> TRY IT
Starting at the line below holding "The success of" and stopping at the line holding "Value-added data for", print every line exactly, both ends included, and leave the rest out.

> LISTED ENTRIES

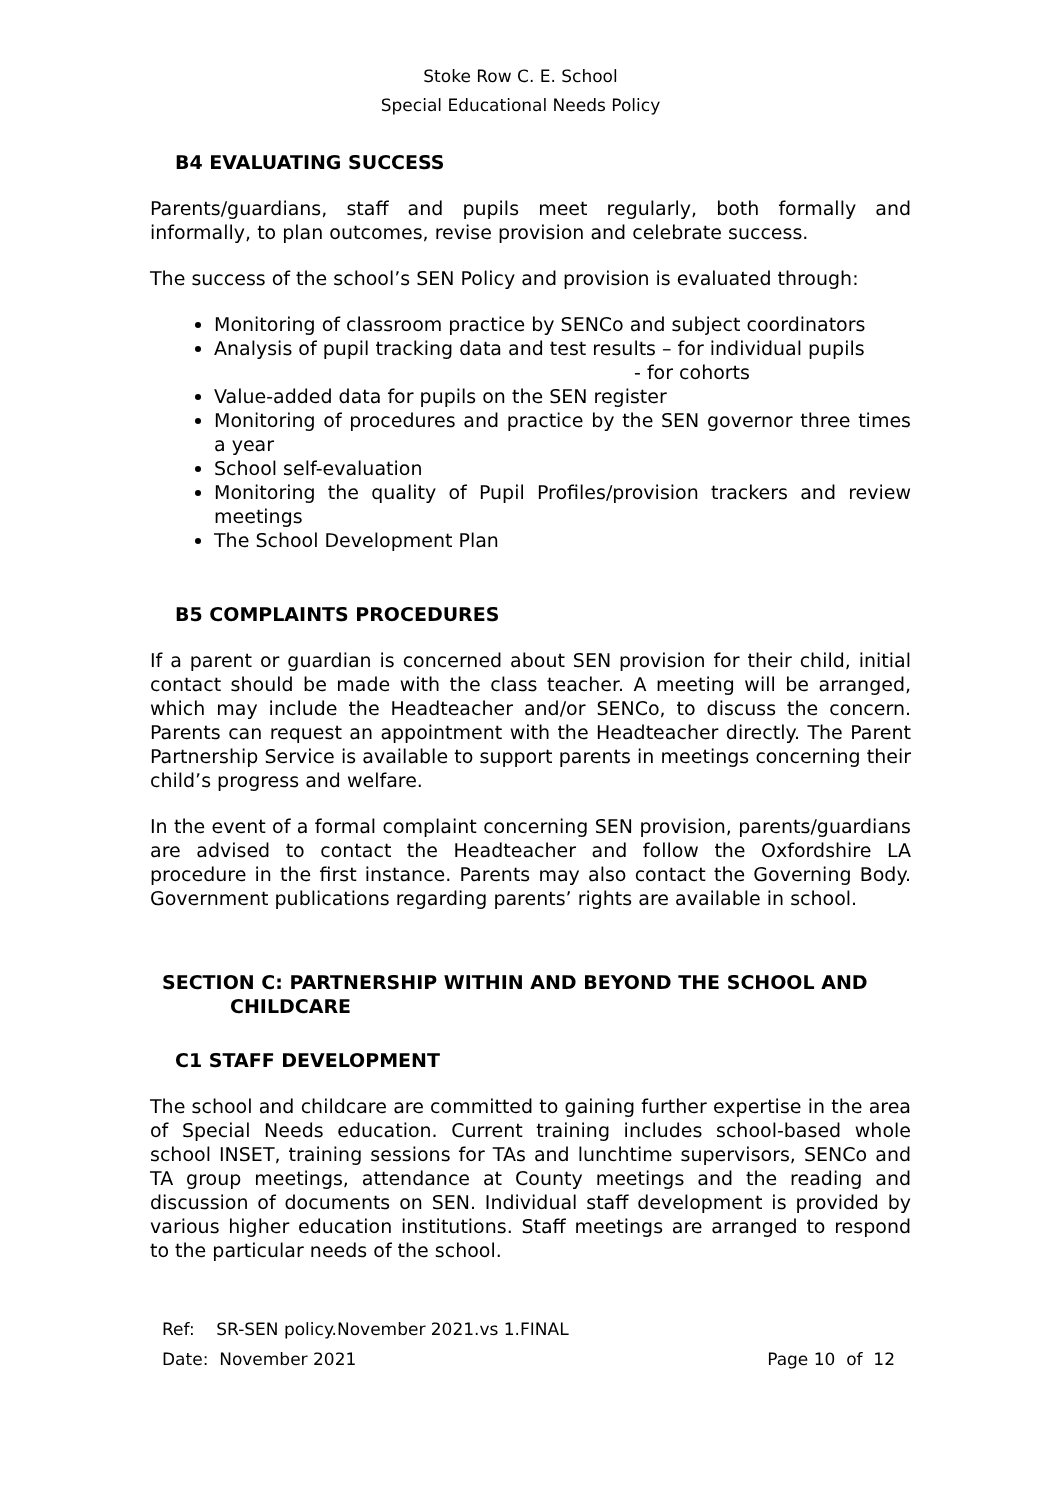Stoke Row C. E. School
Special Educational Needs Policy
B4 EVALUATING SUCCESS
Parents/guardians, staff and pupils meet regularly, both formally and informally, to plan outcomes, revise provision and celebrate success.
The success of the school’s SEN Policy and provision is evaluated through:
Monitoring of classroom practice by SENCo and subject coordinators
Analysis of pupil tracking data and test results – for individual pupils
- for cohorts
Value-added data for pupils on the SEN register
Monitoring of procedures and practice by the SEN governor three times a year
School self-evaluation
Monitoring the quality of Pupil Profiles/provision trackers and review meetings
The School Development Plan
B5 COMPLAINTS PROCEDURES
If a parent or guardian is concerned about SEN provision for their child, initial contact should be made with the class teacher. A meeting will be arranged, which may include the Headteacher and/or SENCo, to discuss the concern. Parents can request an appointment with the Headteacher directly. The Parent Partnership Service is available to support parents in meetings concerning their child’s progress and welfare.
In the event of a formal complaint concerning SEN provision, parents/guardians are advised to contact the Headteacher and follow the Oxfordshire LA procedure in the first instance. Parents may also contact the Governing Body. Government publications regarding parents’ rights are available in school.
SECTION C: PARTNERSHIP WITHIN AND BEYOND THE SCHOOL AND
CHILDCARE
C1 STAFF DEVELOPMENT
The school and childcare are committed to gaining further expertise in the area of Special Needs education. Current training includes school-based whole school INSET, training sessions for TAs and lunchtime supervisors, SENCo and TA group meetings, attendance at County meetings and the reading and discussion of documents on SEN. Individual staff development is provided by various higher education institutions. Staff meetings are arranged to respond to the particular needs of the school.
Ref: SR-SEN policy.November 2021.vs 1.FINAL
Date: November 2021 Page 10 of 12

> COMPLETED TASK
The success of the school’s SEN Policy and provision is evaluated through:
Monitoring of classroom practice by SENCo and subject coordinators
Analysis of pupil tracking data and test results – for individual pupils
- for cohorts
Value-added data for pupils on the SEN register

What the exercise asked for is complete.